It started with a lump on her back. It was already annoying to have it removed and sent off to the lab for analysis. That was in 2010. The result came a bit late, but when Valérie returned home one evening from the cinema, a message from the hospital was waiting on her answering machine: the lump turned out to be a melanoma.
 
The big guns were brought out immediately, but in vain it turned out: the skin cancer she had was one of the most malignant ones. After 60 radiations, Valérie discovered a new lump in her neck. Malignant, again. From that moment on, it all went downhill and the cancer continued to grow. Finally, Valérie got the damning verdict: there were no more treatment options left for her to take. The next step? Wait for death.
But then things turned around. She went to the VUB’s University Hospital (UZ Brussel), where they initially succeeded in stabilising the cancer and stopped it from growing. However, Valerie had become so weakened by all the treatments, her body could no longer take it. It’s at that moment her oncologist at the UZ Brussel explained the research the hospital was doing into new cancer treatments, and it might be an option for her.  

Without dendritic cell therapy Valérie would have been dead now.

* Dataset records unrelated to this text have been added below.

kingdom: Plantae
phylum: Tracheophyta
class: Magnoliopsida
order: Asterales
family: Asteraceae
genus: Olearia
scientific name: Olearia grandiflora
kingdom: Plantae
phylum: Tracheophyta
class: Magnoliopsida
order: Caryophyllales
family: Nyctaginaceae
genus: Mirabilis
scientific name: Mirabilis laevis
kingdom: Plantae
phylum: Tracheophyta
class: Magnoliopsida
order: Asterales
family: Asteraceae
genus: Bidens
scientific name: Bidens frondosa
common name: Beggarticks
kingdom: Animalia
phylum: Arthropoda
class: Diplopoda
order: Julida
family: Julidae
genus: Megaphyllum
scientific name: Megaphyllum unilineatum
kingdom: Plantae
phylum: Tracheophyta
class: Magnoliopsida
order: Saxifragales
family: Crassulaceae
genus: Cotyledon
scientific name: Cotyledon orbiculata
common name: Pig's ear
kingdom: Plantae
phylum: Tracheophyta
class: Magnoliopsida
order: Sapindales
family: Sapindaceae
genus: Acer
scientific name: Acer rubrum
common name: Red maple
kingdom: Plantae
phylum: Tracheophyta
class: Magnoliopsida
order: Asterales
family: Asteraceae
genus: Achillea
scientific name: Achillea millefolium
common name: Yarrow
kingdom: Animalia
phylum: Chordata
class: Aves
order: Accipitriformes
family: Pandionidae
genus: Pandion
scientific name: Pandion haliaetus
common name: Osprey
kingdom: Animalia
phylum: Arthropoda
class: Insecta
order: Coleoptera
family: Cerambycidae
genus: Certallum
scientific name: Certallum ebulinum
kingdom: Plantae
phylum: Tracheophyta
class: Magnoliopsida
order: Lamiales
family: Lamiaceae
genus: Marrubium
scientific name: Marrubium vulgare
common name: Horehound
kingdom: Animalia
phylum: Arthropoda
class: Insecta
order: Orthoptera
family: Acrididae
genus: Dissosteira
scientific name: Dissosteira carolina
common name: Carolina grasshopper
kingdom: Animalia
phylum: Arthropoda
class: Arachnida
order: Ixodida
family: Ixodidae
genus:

The new treatment is called dendritic cell therapy. The research is a collaboration between the Vrije Universiteit Brussel’s faculty of medicine and the LMCT Laboratory, led by Professor Kris Thielemans. Bart Neyns, oncologist at the VUB’s UZ Brussels, explains the treatment. “Our immune system has different types of cells," he says. “Some cells work as soldiers who attack the bad cells. The dendritic cells tell those soldiers cells which cells they should attack. In the therapy, also called immunotherapy, the dendritic cells are removed from the patient's body and adapted in a laboratory so they get the soldier cells to specifically target the cancer. In other words, the patient's own immune system is used to destroy the cancer.
 
The technique proved to be Valérie’s salvation. From January 2013, every scan improved, and today all the cancerous cells have gone. On top of that, in August 2017 she became the proud mother of a baby boy, Thibault.
 
For Professor Neyns, Valérie’s story is a milestone. “Without dendritic cell therapy Valérie would have been dead now," he says. He hopes that the therapy will save the lives of many more people in the future. “Research into immunotherapy is advancing rapidly. The survival rates for the cancers where dendritic cell therapy can be used, have increased. For example, new therapies are being developed against leukaemia in children or aggressive lymph node cancer in adults.”